* Directions for this task: Work out how many lines in the entries below include the word "beam". Give nothing but the number.

[Data for this task — start]

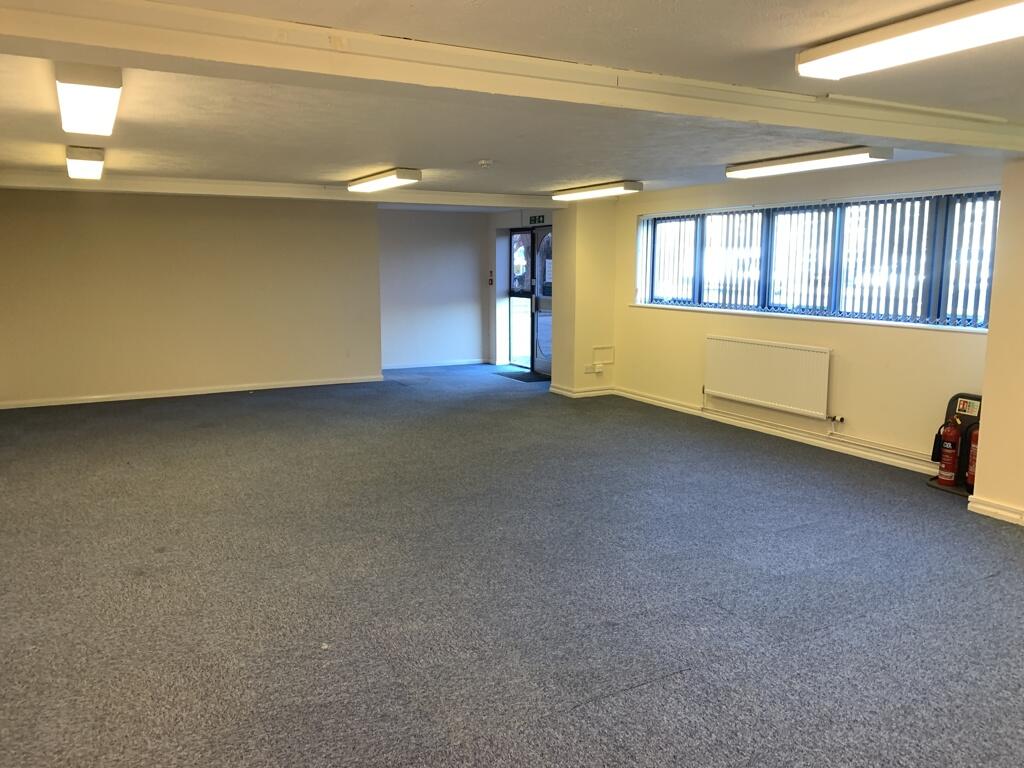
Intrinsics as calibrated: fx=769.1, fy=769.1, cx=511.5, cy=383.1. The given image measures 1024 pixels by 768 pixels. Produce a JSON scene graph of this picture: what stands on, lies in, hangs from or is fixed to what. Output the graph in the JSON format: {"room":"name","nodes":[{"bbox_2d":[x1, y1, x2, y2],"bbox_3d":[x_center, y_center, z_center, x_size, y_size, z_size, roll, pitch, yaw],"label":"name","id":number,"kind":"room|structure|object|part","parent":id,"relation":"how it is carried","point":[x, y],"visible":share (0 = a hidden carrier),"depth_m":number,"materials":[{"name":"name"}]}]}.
{"room":"office","nodes":[
{"label":"office","id":0,"kind":"room"},
{"bbox_2d":[0,188,383,406],"bbox_3d":[-3.758,-1.025,8.886,4.445,2.329,0.223,-5,10,-29],"label":"left wall","id":1,"kind":"structure","parent":0,"point":[232,373],"depth_m":8.74,"materials":[{"name":"beige paint"}]},
{"bbox_2d":[0,374,385,409],"bbox_3d":[-3.808,0.100,8.964,4.338,0.080,0.020,-5,10,-29],"label":"baseboard","id":2,"kind":"structure","parent":1,"relation":"attached to","point":[119,399],"depth_m":8.94,"materials":[{"name":"white paint"}]},
{"bbox_2d":[374,207,488,369],"bbox_3d":[-1.270,-1.408,11.411,2.086,2.314,0.237,-5,10,-29],"label":"alcove wall","id":3,"kind":"structure","parent":0,"point":[448,252],"depth_m":11.32,"materials":[{"name":"paint"}]},
{"bbox_2d":[381,358,491,369],"bbox_3d":[-1.375,-0.271,11.380,2.060,0.083,0.020,-5,10,-29],"label":"baseboard","id":4,"kind":"structure","parent":3,"relation":"attached to","point":[401,366],"depth_m":11.49,"materials":[{"name":"white paint"}]},
{"bbox_2d":[0,362,1023,767],"bbox_3d":[-0.536,0.805,5.066,7.024,0.126,11.395,-5,10,-29],"label":"carpet floor","id":5,"kind":"structure","parent":0,"point":[656,689],"depth_m":3.60,"materials":[{"name":"grey carpet"}]},
{"bbox_2d":[496,370,549,382],"bbox_3d":[0.202,-0.104,10.592,0.563,0.014,0.871,-5,10,-29],"label":"doormat","id":6,"kind":"object","parent":5,"relation":"on","point":[522,379],"visible":0.79,"depth_m":10.51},
{"bbox_2d":[925,391,982,495],"bbox_3d":[3.130,0.402,5.291,0.307,0.656,0.422,-5,10,-29],"label":"fire extinguisher stand","id":7,"kind":"object","parent":5,"relation":"on","point":[955,399],"visible":0.41,"depth_m":5.35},
{"bbox_2d":[936,418,962,484],"bbox_3d":[3.045,0.453,5.328,0.165,0.478,0.167,-5,10,-29],"label":"fire extinguisher","id":8,"kind":"object","parent":7,"relation":"on","point":[948,476],"visible":0.99,"depth_m":5.28,"materials":[{"name":"red metal"}]},
{"bbox_2d":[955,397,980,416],"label":"label","id":9,"kind":"object","parent":7,"relation":"attached to","point":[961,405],"visible":0.97,"depth_m":5.22,"materials":[{"name":"white"}]},
{"bbox_2d":[965,425,979,488],"bbox_3d":[3.141,0.442,5.134,0.191,0.549,0.202,-5,10,-29],"label":"fire extinguisher","id":10,"kind":"object","parent":7,"relation":"on","point":[969,474],"visible":0.5,"depth_m":5.13,"materials":[{"name":"red metal"}]},
{"bbox_2d":[0,0,1023,201],"bbox_3d":[-0.030,-1.524,4.300,6.576,0.128,10.074,-5,10,-29],"label":"ceiling","id":11,"kind":"structure","parent":0,"point":[363,162],"depth_m":4.07,"materials":[{"name":"white paint"}]},
{"bbox_2d":[66,146,105,179],"bbox_3d":[-3.251,-1.679,5.863,0.212,0.106,1.177,-5,10,-29],"label":"ceiling light","id":12,"kind":"object","parent":11,"relation":"attached to","point":[94,168],"visible":0.98,"depth_m":5.55,"materials":[{"name":"white plastic"}]},
{"bbox_2d":[56,61,122,135],"bbox_3d":[-2.031,-1.349,3.682,0.219,0.111,1.241,-5,10,-29],"label":"ceiling light","id":13,"kind":"object","parent":11,"relation":"attached to","point":[96,106],"visible":0.98,"depth_m":3.40,"materials":[{"name":"white plastic"}]},
{"bbox_2d":[0,169,559,209],"bbox_3d":[-2.057,-1.980,7.925,6.036,0.138,0.266,-5,10,-29],"label":"ceiling beam","id":14,"kind":"structure","parent":11,"relation":"attached to","point":[316,196],"depth_m":7.56,"materials":[{"name":"white paint"}]},
{"bbox_2d":[346,168,420,191],"bbox_3d":[-1.209,-1.853,7.038,0.247,0.093,1.263,-5,10,-29],"label":"ceiling light","id":15,"kind":"object","parent":11,"relation":"attached to","point":[378,183],"visible":0.98,"depth_m":6.78,"materials":[{"name":"white plastic"}]},
{"bbox_2d":[477,159,493,167],"bbox_3d":[-0.202,-1.685,5.902,0.132,0.046,0.132,-5,10,-29],"label":"smoke detector","id":16,"kind":"object","parent":11,"relation":"attached to","point":[484,162],"visible":0.98,"depth_m":5.86,"materials":[{"name":"white"}]},
{"bbox_2d":[0,0,1022,152],"bbox_3d":[0.450,-1.247,3.251,6.094,0.152,0.348,-5,10,-29],"label":"ceiling beam","id":17,"kind":"structure","parent":11,"relation":"attached to","point":[666,108],"depth_m":2.76,"materials":[{"name":"paint"}]},
{"bbox_2d":[551,181,642,200],"bbox_3d":[0.841,-1.994,7.985,0.250,0.093,1.328,-5,10,-29],"label":"ceiling light","id":18,"kind":"object","parent":11,"relation":"attached to","point":[630,186],"visible":0.98,"depth_m":7.73,"materials":[{"name":"white plastic"}]},
{"bbox_2d":[726,146,892,178],"bbox_3d":[2.144,-1.641,5.711,0.242,0.093,1.335,-5,10,-29],"label":"ceiling light","id":19,"kind":"object","parent":11,"relation":"attached to","point":[798,160],"visible":0.98,"depth_m":5.52,"materials":[{"name":"white plastic"}]},
{"bbox_2d":[795,0,1023,79],"bbox_3d":[1.554,-1.117,2.273,0.295,0.096,1.457,-5,10,-29],"label":"ceiling light","id":20,"kind":"object","parent":11,"relation":"attached to","point":[874,48],"visible":0.98,"depth_m":2.53,"materials":[{"name":"white plastic"}]},
{"bbox_2d":[488,208,553,371],"bbox_3d":[0.375,-1.370,11.338,0.562,2.307,2.162,-5,10,-29],"label":"entrance wall","id":21,"kind":"structure","parent":0,"point":[492,328],"depth_m":11.69,"materials":[{"name":"white paint"}]},
{"bbox_2d":[488,271,493,285],"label":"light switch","id":22,"kind":"object","parent":21,"relation":"attached to","point":[490,280],"visible":0.98,"depth_m":11.59,"materials":[{"name":"red"}]},
{"bbox_2d":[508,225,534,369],"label":"door","id":23,"kind":"structure","parent":21,"relation":"in","point":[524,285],"depth_m":11.50,"materials":[{"name":"glass"}]},
{"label":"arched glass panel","id":24,"kind":"part","parent":23,"relation":"part of","materials":[{"name":"glass"}]},
{"bbox_2d":[529,214,546,225],"bbox_3d":[0.367,-2.249,10.537,0.021,0.146,0.380,-5,10,-29],"label":"exit sign","id":25,"kind":"object","parent":21,"relation":"attached to","point":[539,220],"visible":0.96,"depth_m":10.56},
{"bbox_2d":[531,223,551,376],"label":"entrance door","id":26,"kind":"structure","parent":21,"relation":"in","point":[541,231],"depth_m":10.66,"materials":[{"name":"glass"}]},
{"bbox_2d":[549,200,616,397],"bbox_3d":[0.869,-1.047,9.169,0.706,2.286,0.689,-5,10,-29],"label":"wall pillar","id":27,"kind":"structure","parent":0,"point":[554,381],"depth_m":8.91,"materials":[{"name":"beige paint"}]},
{"bbox_2d":[548,384,614,397],"bbox_3d":[0.880,0.074,9.161,0.727,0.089,0.624,-5,10,-29],"label":"baseboard","id":28,"kind":"structure","parent":27,"relation":"attached to","point":[562,392],"depth_m":8.97,"materials":[{"name":"white paint"}]},
{"bbox_2d":[583,364,601,372],"bbox_3d":[0.932,-0.177,8.806,0.214,0.108,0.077,-5,10,-29],"label":"wall socket","id":29,"kind":"object","parent":27,"relation":"attached to","point":[588,371],"visible":0.99,"depth_m":8.80,"materials":[{"name":"white plastic"}]},
{"bbox_2d":[593,345,614,363],"bbox_3d":[1.062,-0.332,8.910,0.251,0.208,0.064,-5,10,-29],"label":"wall cover plate","id":30,"kind":"object","parent":27,"relation":"attached to","point":[611,358],"visible":0.98,"depth_m":8.92,"materials":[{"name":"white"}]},
{"bbox_2d":[608,152,1001,471],"bbox_3d":[2.388,-0.698,6.951,0.232,2.325,4.742,-5,10,-29],"label":"window wall","id":31,"kind":"structure","parent":0,"point":[897,336],"depth_m":6.33,"materials":[{"name":"beige paint"}]},
{"bbox_2d":[704,334,831,418],"bbox_3d":[2.228,-0.088,6.837,0.085,0.547,1.404,-5,10,-29],"label":"radiator","id":32,"kind":"object","parent":31,"relation":"attached to","point":[768,358],"visible":0.99,"depth_m":6.72,"materials":[{"name":"white metal"}]},
{"bbox_2d":[615,388,936,474],"bbox_3d":[2.331,0.425,6.898,0.021,0.087,4.367,-5,10,-29],"label":"baseboard","id":33,"kind":"structure","parent":31,"relation":"attached to","point":[654,401],"depth_m":6.68,"materials":[{"name":"white paint"}]},
{"bbox_2d":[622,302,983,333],"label":"window sill","id":34,"kind":"structure","parent":31,"relation":"attached to","point":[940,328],"depth_m":6.32,"materials":[{"name":"white paint"}]},
{"bbox_2d":[633,190,1000,330],"bbox_3d":[2.446,-1.082,6.831,0.158,0.961,3.862,-5,10,-29],"label":"window","id":35,"kind":"structure","parent":31,"relation":"in","point":[649,224],"depth_m":6.44,"materials":[{"name":"clear glass"}]},
{"bbox_2d":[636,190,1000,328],"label":"vertical blinds","id":36,"kind":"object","parent":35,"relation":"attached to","point":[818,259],"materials":[{"name":"grey fabric"}]},
{"bbox_2d":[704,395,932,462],"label":"heating pipe","id":37,"kind":"object","parent":31,"relation":"attached to","point":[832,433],"visible":0.89,"depth_m":6.37,"materials":[{"name":"white metal"}]},
{"bbox_2d":[971,159,1023,525],"bbox_3d":[3.758,-0.151,3.573,0.678,2.281,2.918,-5,10,-29],"label":"right wall","id":38,"kind":"structure","parent":0,"point":[993,315],"depth_m":4.54,"materials":[{"name":"beige paint"}]},
{"bbox_2d":[966,495,1023,524],"bbox_3d":[3.547,0.973,3.330,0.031,0.088,3.320,-5,10,-29],"label":"baseboard","id":39,"kind":"structure","parent":38,"relation":"attached to","point":[1001,513],"depth_m":4.65,"materials":[{"name":"white paint"}]}
]}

[Data for this task — finish]

* Task solution: 2